Return exactly the lines of the entries that start at the line containing "宗門の動き、社会問題、やさしい法話、童話の" and continue to the last line. Omit the pictures.

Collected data
*-*-*
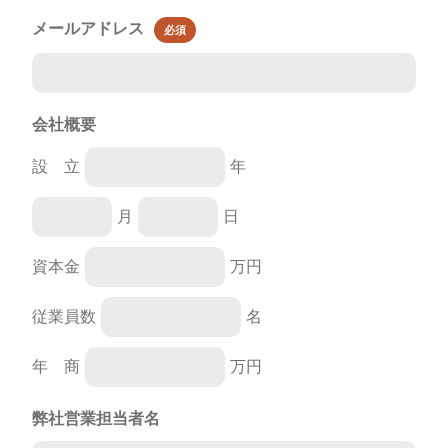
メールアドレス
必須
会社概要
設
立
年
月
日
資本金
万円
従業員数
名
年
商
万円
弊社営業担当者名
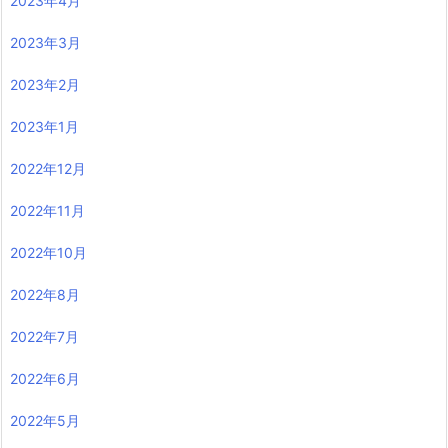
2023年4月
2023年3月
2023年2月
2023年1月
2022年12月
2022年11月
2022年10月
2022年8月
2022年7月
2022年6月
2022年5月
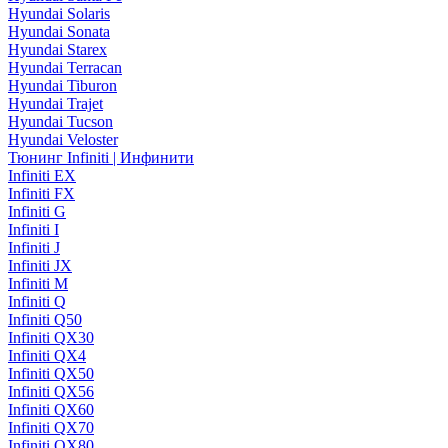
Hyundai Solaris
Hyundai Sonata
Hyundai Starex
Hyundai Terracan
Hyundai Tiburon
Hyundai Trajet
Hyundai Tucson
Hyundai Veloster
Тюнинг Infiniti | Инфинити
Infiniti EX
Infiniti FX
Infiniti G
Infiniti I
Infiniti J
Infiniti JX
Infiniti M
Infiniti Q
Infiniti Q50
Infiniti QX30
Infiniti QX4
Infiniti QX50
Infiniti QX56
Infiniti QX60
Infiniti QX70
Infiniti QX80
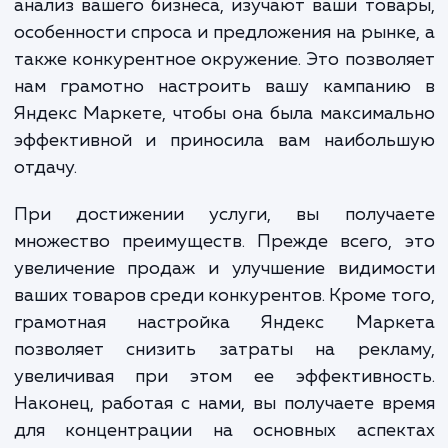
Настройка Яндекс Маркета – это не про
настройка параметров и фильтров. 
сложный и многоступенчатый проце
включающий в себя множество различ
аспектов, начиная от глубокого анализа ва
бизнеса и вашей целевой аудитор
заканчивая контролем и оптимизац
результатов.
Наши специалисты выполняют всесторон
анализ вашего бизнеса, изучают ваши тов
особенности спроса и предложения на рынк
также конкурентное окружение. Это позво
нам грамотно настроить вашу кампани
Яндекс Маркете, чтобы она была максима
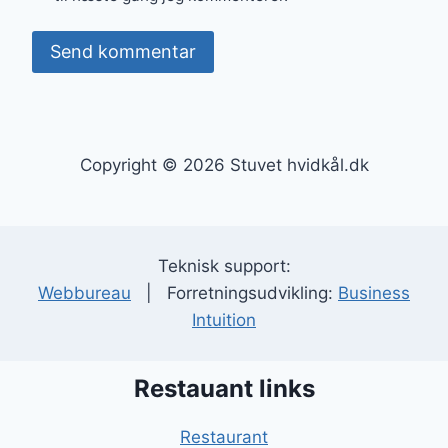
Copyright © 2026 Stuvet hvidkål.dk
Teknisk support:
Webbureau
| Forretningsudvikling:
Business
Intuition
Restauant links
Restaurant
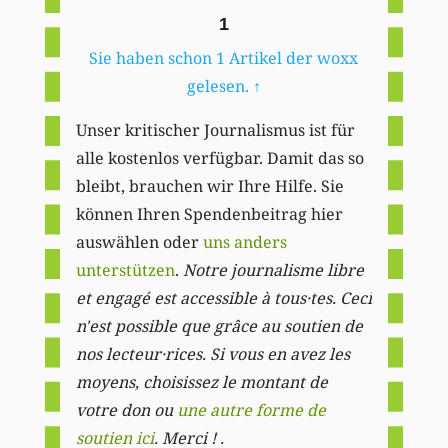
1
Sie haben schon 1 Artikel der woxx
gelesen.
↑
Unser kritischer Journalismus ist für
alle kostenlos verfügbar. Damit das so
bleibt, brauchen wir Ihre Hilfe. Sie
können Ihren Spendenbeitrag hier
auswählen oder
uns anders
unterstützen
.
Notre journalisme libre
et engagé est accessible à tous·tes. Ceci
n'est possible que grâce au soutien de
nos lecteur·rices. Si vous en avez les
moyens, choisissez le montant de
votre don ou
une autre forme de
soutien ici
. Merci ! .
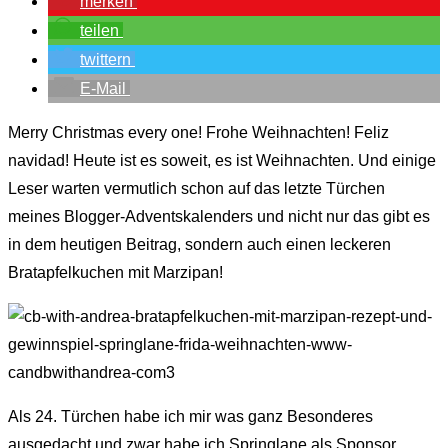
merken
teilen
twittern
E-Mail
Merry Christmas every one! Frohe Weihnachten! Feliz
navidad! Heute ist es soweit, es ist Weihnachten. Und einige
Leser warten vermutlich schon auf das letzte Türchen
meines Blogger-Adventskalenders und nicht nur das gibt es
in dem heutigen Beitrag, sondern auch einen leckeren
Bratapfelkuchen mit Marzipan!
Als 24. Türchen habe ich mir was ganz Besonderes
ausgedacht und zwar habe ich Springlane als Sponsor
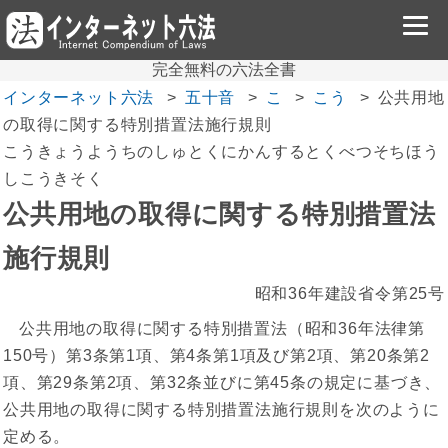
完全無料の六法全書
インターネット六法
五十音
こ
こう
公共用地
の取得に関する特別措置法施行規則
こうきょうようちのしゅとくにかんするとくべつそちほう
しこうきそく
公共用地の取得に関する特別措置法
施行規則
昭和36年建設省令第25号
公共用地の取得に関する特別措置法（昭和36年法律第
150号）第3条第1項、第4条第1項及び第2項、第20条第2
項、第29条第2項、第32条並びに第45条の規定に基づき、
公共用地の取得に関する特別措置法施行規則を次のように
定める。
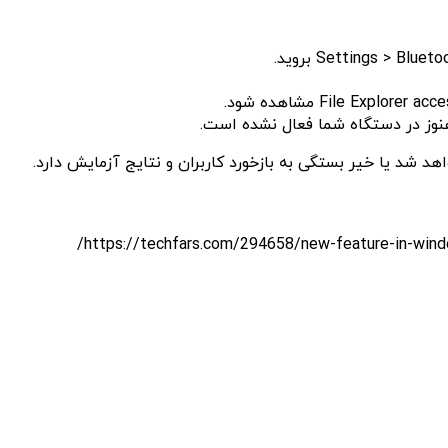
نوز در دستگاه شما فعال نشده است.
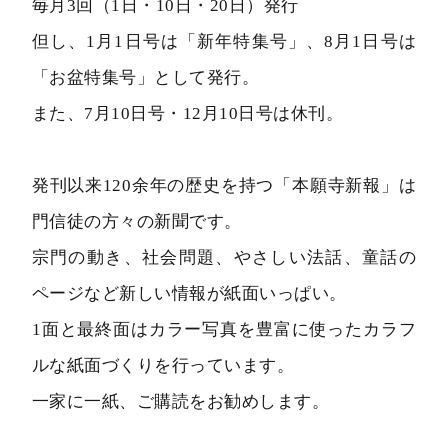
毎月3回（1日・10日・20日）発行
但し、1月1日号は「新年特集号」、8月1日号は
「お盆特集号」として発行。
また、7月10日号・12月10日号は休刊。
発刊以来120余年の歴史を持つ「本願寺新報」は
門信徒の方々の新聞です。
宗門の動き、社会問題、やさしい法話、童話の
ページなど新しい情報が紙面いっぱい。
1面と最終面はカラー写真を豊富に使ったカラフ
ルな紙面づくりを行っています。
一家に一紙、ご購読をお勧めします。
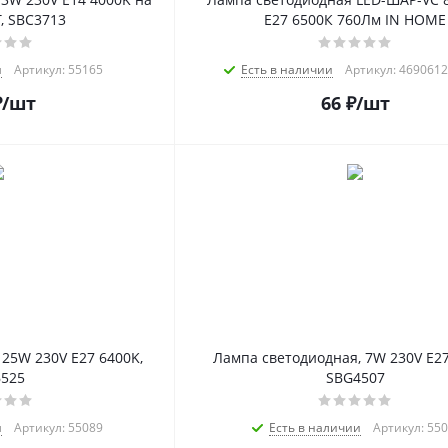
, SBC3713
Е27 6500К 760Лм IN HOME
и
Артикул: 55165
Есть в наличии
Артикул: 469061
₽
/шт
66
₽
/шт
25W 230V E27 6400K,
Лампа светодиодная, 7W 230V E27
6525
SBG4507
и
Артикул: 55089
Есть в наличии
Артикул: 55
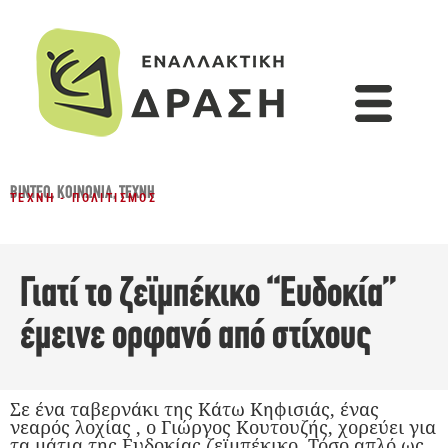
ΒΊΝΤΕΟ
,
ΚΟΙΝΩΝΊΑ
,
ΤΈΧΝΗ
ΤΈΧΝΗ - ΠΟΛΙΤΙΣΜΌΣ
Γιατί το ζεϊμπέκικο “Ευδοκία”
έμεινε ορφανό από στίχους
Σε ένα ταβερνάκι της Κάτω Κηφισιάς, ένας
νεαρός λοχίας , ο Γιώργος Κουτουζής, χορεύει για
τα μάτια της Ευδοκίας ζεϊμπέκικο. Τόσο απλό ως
*-*-*
[EXERCISE RESULT]
宗門の動き、社会問題、やさしい法話、童話の
ページなど新しい情報が紙面いっぱい。
1面と最終面はカラー写真を豊富に使ったカラフ
ルな紙面づくりを行っています。
一家に一紙、ご購読をお勧めします。
, SBC3713
Е27 6500К 760Лм IN HOME
и
Артикул: 55165
Есть в наличии
Артикул: 469061
₽
/шт
66
₽
/шт
25W 230V E27 6400K,
Лампа светодиодная, 7W 230V E27
6525
SBG4507
и
Артикул: 55089
Есть в наличии
Артикул: 55
ΒΊΝΤΕΟ
,
ΚΟΙΝΩΝΊΑ
,
ΤΈΧΝΗ
ΤΈΧΝΗ - ΠΟΛΙΤΙΣΜΌΣ
Γιατί το ζεϊμπέκικο “Ευδοκία”
έμεινε ορφανό από στίχους
Σε ένα ταβερνάκι της Κάτω Κηφισιάς, ένας
νεαρός λοχίας , ο Γιώργος Κουτουζής, χορεύει για
τα μάτια της Ευδοκίας ζεϊμπέκικο. Τόσο απλό ως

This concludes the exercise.